Are Widgets the future of Mobile Development?

When I first saw that Widgets were going to be included in Windows Mobile 6.5 I thought that Microsoft had completely lost their minds.  If you look at a couple of the investments Microsoft has made into widget-like components in my mind they all fail when it comes to day-to-day users:

– Windows Side-bar: I know some people with large screens use some side-bar gadgets but honestly I couldn’t think of anything more annoying than a bar that takes up my precious screen real estate.

– Windows Side-show: Well exactly how many of these have you seen? Actually there seems to finally be some devices making use of this technology. Other than for driving a presentation by using a Windows Mobile device connected through Side-show I’m yet to be sold on this.

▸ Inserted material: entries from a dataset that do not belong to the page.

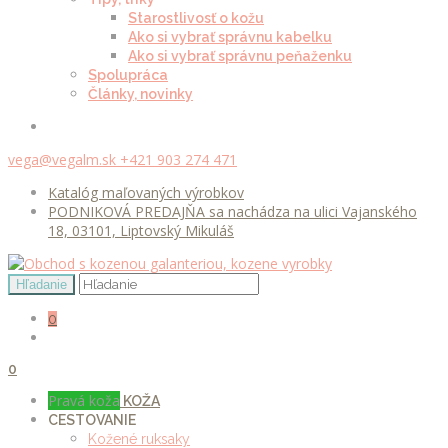
Starostlivosť o kožu
Ako si vybrať správnu kabelku
Ako si vybrať správnu peňaženku
Spolupráca
Články, novinky
vega@vegalm.sk
+421 903 274 471
Katalóg maľovaných výrobkov
PODNIKOVÁ PREDAJŇA sa nachádza na ulici Vajanského
18, 03101, Liptovský Mikuláš
0
0
Pravá koža
KOŽA
CESTOVANIE
Kožené ruksaky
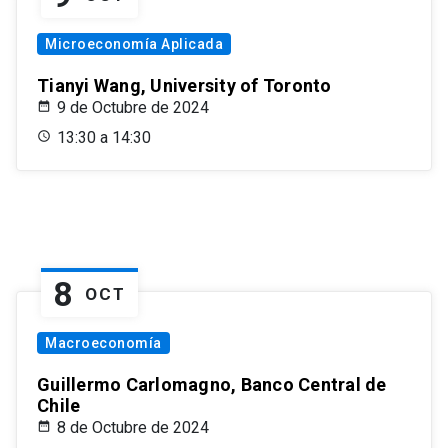
Microeconomía Aplicada
Tianyi Wang, University of Toronto
9 de Octubre de 2024
13:30 a 14:30
8
OCT
Macroeconomía
Guillermo Carlomagno, Banco Central de
Chile
8 de Octubre de 2024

After spending a couple of days talking with mobile developers working with other platforms, and particularly those that were previously building on J2ME but are not building widgets, I think there is definitely an opportunity for companies to rapidly capitalise on their IP by building widgets that work across multiple platforms. 

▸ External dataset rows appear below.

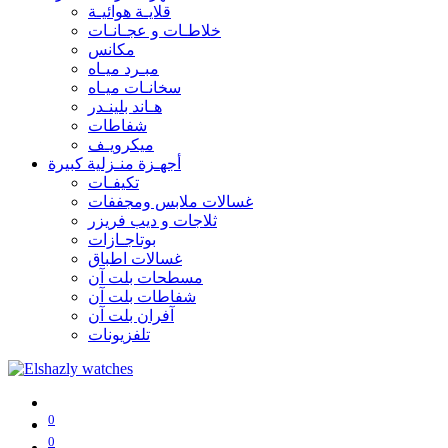
قلايـة هوائيـة
خلاطـات و عجـانـات
مكانس
مبـرد ميـاه
سخانـات ميـاه
هـاند بلينـدر
شفاطات
ميكرويـف
أجهـزة منـزلية كبيرة
تكيفـات
غسالات ملابس ومجففات
ثلاجات و ديب فريزر
بوتاجـازات
غسالات اطباق
مسطحات بلت آن
شفاطات بلت آن
آفران بلت آن
تلفزيونات
0
0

If you look at the major mobile platforms (Android, iPhone, Blackberry, S60, Windows Mobile) they are all talking about, or already have, support for widgets.  Unfortunately as with the browser wars they all support a common set of functionality coupled with their own proprietary object model for accessing components on the device. 

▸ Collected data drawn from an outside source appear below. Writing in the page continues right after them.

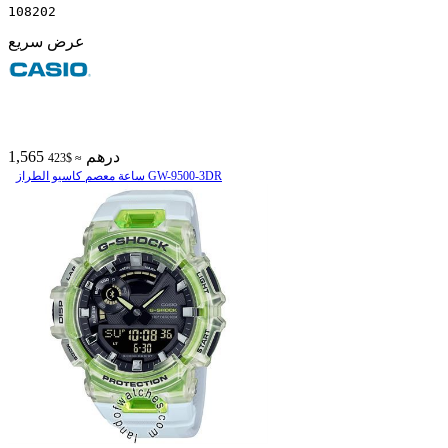
108202
عرض سريع
1,565 درهم
≈ $423
ساعة معصم کاسیو الطراز GW-9500-3DR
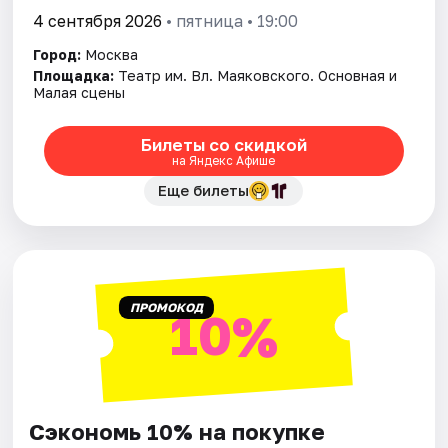
4 сентября 2026
• пятница • 19:00
Город:
Москва
Площадка:
Театр им. Вл. Маяковского. Основная и
Малая сцены
Билеты со скидкой
на Яндекс Афише
Еще билеты
ПРОМОКОД
10%
Сэкономь 10% на покупке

From a quick look it would appear that S60 has the most advanced javascript object model, although talking with a developer building iPhone widgets I gather it’s possible to write code in Objective C that targets the underlying OS, making the iPhone the most versatile. We can only hope that Microsoft releases a widget object model that has comparable functionality, or at least a well documented way to extend it to interact with the underlying OS.